= Personal Printer Data Stream =

Personal Printer Data Stream is a general name for a family of page description language used by IBM printers, which includes all Proprinter, Quietwriter, Quickwriter, LaserPrinter 4019, and LaserPrinter 4029 commands.

PPDS was introduced to control printers in 1981 with the launch of IBM Graphics Printer 5152. Originally called IBM ASCII, Proprinter, Quickwriter, or Quietwriter data stream, the name was changed to PPDS when the IBM LaserPrinter was introduced in 1989.

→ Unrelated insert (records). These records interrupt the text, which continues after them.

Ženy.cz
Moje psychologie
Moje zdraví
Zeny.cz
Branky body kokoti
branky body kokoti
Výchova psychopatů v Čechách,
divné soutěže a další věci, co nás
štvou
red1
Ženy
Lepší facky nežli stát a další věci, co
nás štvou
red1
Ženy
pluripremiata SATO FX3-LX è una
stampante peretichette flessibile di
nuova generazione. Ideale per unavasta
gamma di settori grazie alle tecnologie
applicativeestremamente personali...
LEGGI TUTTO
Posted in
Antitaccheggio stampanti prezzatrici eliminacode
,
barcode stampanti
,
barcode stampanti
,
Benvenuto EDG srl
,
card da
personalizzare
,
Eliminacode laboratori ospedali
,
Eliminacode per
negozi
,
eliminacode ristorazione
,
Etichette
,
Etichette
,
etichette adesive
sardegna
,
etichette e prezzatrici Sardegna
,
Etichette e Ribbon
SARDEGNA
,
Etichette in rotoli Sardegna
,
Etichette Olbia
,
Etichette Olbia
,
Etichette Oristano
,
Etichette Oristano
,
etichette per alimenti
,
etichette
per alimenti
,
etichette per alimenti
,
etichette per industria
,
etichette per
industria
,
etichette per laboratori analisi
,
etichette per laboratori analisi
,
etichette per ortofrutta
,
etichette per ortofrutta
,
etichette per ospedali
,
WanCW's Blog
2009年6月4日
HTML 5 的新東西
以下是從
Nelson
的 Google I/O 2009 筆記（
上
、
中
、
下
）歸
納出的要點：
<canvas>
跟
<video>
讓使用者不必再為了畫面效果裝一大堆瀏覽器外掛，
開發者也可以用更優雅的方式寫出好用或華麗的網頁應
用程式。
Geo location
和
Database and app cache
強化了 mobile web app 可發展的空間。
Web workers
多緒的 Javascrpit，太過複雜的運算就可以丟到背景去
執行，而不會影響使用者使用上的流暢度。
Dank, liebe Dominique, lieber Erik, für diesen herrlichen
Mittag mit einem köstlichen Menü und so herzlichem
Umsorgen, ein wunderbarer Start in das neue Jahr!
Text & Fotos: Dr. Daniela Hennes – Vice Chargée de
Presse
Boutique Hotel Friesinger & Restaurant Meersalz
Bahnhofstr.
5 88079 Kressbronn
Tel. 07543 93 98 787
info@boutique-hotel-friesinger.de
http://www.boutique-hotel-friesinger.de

PPDS has different levels of functions that are all upward compatible. Although many laser or inkjet printers do not support PPDS, those that support binary printer languages still use the ESC syntax, which include Printer Command Language versions 1 to 5 and the Epson ESC/P command set.

==PPDS levels==

===Level 1===
Level 1 is the basic level of PPDS, providing the basic services needed by any printer. This level is represented by the 9- and 24-pin Proprinter family of printers. Within this level, the typical differences among the printers are as follows:
- Font Selection: The basic set of 10, 17.1 and 12 CPI is supported
- Raster Graphics: Top image resolution was up to 72x240

===Level 2===
Level 2 incorporates enhancements in the font selection, print quality selection and paper handling. This level is represented by the Quietwriter and Quickwriter family of products. The following commands enable you to use these enhancements:
- Select Font Global: For selecting fonts with IBM font global identifiers
- Select Code page: For selecting the code page or character set with the IBM code page identifier
- Page Presentation Media: For feeding cut sheets and envelopes from one or more sources
- Space Forward and Backward: For easier text justification

===Level 3===
Level 3 provides enhancements to the previous PPDS levels for page type printers, such as the IBM LaserPrinter 4019. The enhancements are:
- Cursor positioning: For placing text and images at any position on the page
- Save and Manage Macros: For working with form overlays and repetitive command sequences
- Rule and Fill: For filling drawings with different patterns
- Page orientation: For changing the page's orientation

===Level 4===
Level 4 adds new features of the IBM LaserPrinter 4029 to the previous PPDS levels. These features include compression, scalable fonts, and enhanced orientations.
- Raster Image: For compression and decompression of data
- Comprehensive Font Selection: For scalable fonts
- Set Print Angle: For different angles

==PPDS vs. PCL 1-5==
Both languages define different printable areas for a given physical medium. PCL and PPDS use different characteristics or orders when searching for a substitute font. PCL uses ASCII-encoded numerical values as command parameters, while PPDS uses binary encoded parameters.

==Modern printer support==
Several modern Lexmark printers (for example, the Lexmark MS510/610 series, or the MFP MX511/611 series) support PPDS Level 4 in order to provide a high level of support for legacy applications which were written specifically for IBM 4019 and 4029 laser printers.